We obtain the weights with a softmax:

In [None]:
weights = nn.Softmax(dim=-1)(dots)

weights[0]


and finally we can do a matrix-multiplication with the values:

$$attention = softmax\left(\frac{(QK^T)}{\sqrt{d}}\right)V$$

In [None]:
activations = torch.bmm(weights, values)
activations.shape, embeddings.shape


note how we end up with exactly the same size: 3 sentences, max 7 words, but now every word has 4 dimensions that are reweighted by the other words in the sentence, regardless of the distance, but mainly depending on the semantics (meaning) of every word as encoded in de embedding.

In [None]:
bank1 = activations[0][4]
bank2 = activations[1][4]
bank1, bank2


Now, the vector for the word bank has been "mixed" with all the other words in the sentence, and they are different!
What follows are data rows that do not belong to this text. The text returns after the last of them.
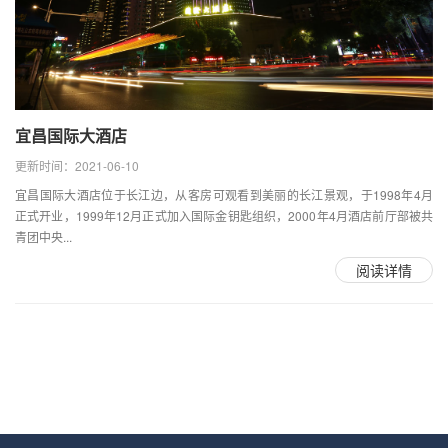
宜昌国际大酒店
更新时间：2021-06-10
宜昌国际大酒店位于长江边，从客房可观看到美丽的长江景观，于1998年4月
正式开业，1999年12月正式加入国际金钥匙组织，2000年4月酒店前厅部被共
青团中央...
阅读详情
torch has a multihead attention implemented. With that, we can add a mask to cover the padding.

In [None]:
mask = x == 0
mask.shape


In [None]:
multihead = nn.MultiheadAttention(embed_dim=4, num_heads=2, batch_first=True)
attn, attn_w = multihead(query, key, values, key_padding_mask=mask)


In [None]:
attn.shape


It is possible to visualize the weights. In this case, this is untrained.
What you expect is that after training the vector for the word "bank" should be mostly mixed with the word "zit" (sit) to make more sense.

In [None]:
import seaborn as sns

plt.figure(figsize=(10, 10))
labels = corpus[0].split()
labels = labels + ["PAD", "PAD"]

plot = sns.heatmap(attn_w[0].detach().numpy())

plot.set_xticklabels(labels);
plot.set_yticklabels(labels);